• Data Warehouse Service

dws
  1. Help Center
  2. Data Warehouse Service
  3. Developer Guide
  4. Setting Configuration Parameters
  5. Appendix B: GUC Parameter Description
  6. Parallel Data Import

Parallel Data Import

DWS provides a parallel data import function that enables a large amount of data to be imported in a fast and efficient manner. This section describes parameters for importing data in parallel.

raise_errors_if_no_files

Parameter description: Specifies whether distinguish between the problems "the number of imported file records is empty" and "the imported file does not exist". If this parameter is set to true and the problem "the imported file does not exist" occurs, DWS will report the error message "file does not exist".

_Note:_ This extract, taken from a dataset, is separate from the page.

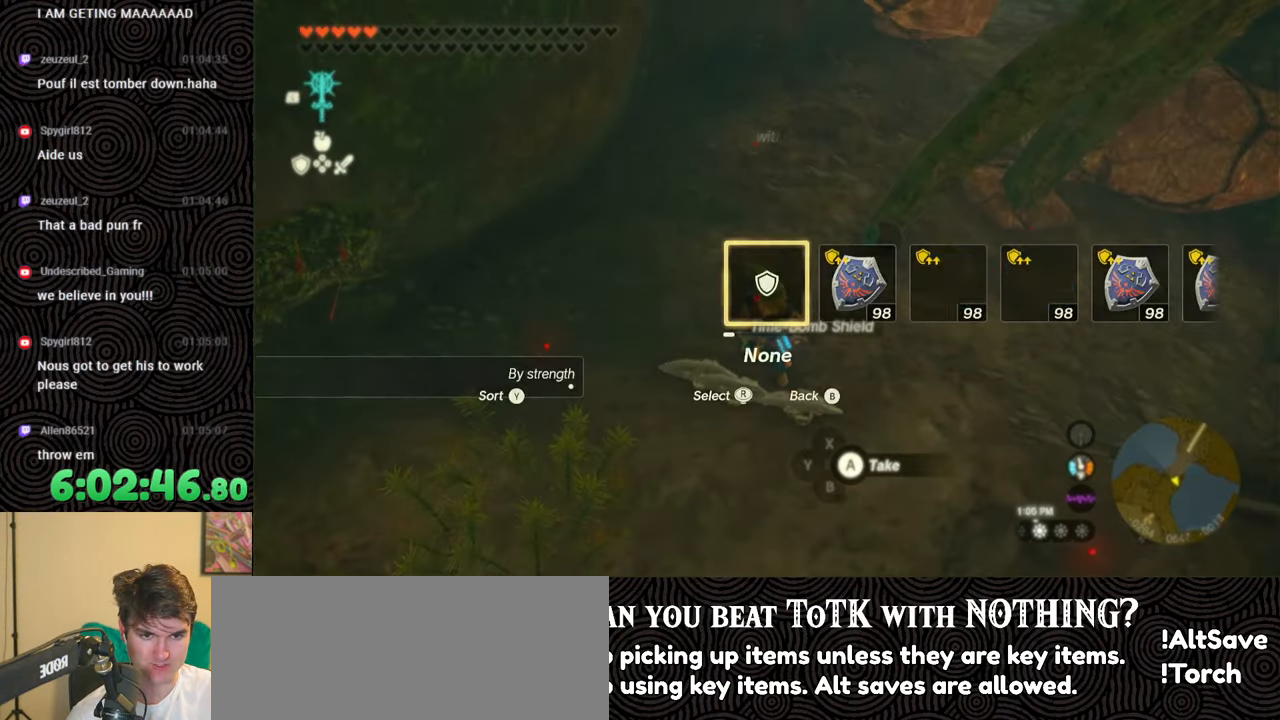
{"buttons": [], "left_stick": "center", "right_stick": "center", "events": [[283, "DPAD_LEFT", "up"]]}
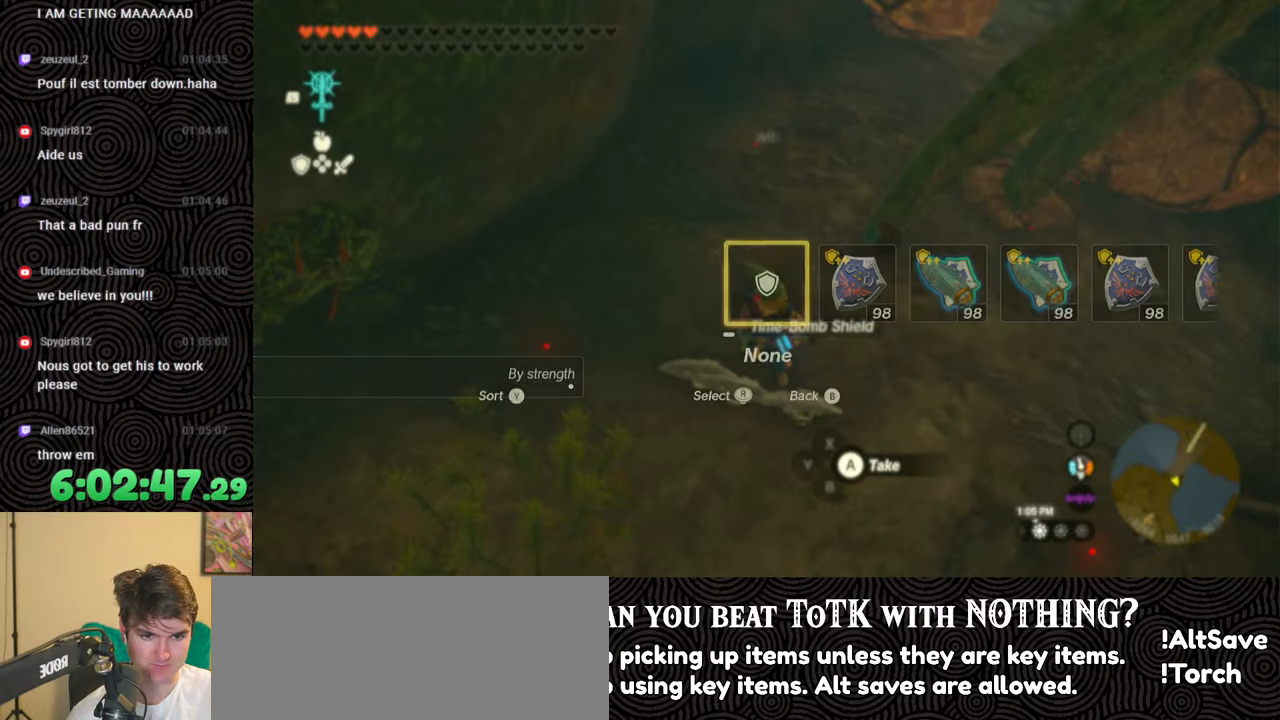
{"buttons": [], "left_stick": "down", "right_stick": "center", "events": [[417, "left_stick", "down"]]}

This parameter is a SUSET parameter. Set it based on instructions provided in Table 1.

Value range: Boolean

  • on indicates the messages of "the number of imported file records is empty" and "the imported file does not exist" are distinguished when files are imported.
  • off indicates the messages of "the number of imported file records is empty" and "the imported file does not exist" are the same when files are imported.

Default value: off

partition_mem_batch

Parameter description: in order to optimize the inserting of column storage partition table in batches, the data is buffered during the inserting process and then written in the disk. You can specify the number of caches through partition_mem_batch. If this value is too large, it will consume much memory resources. If it is too small, the performance of inserting column-store partitioned tables in batches will deteriorate.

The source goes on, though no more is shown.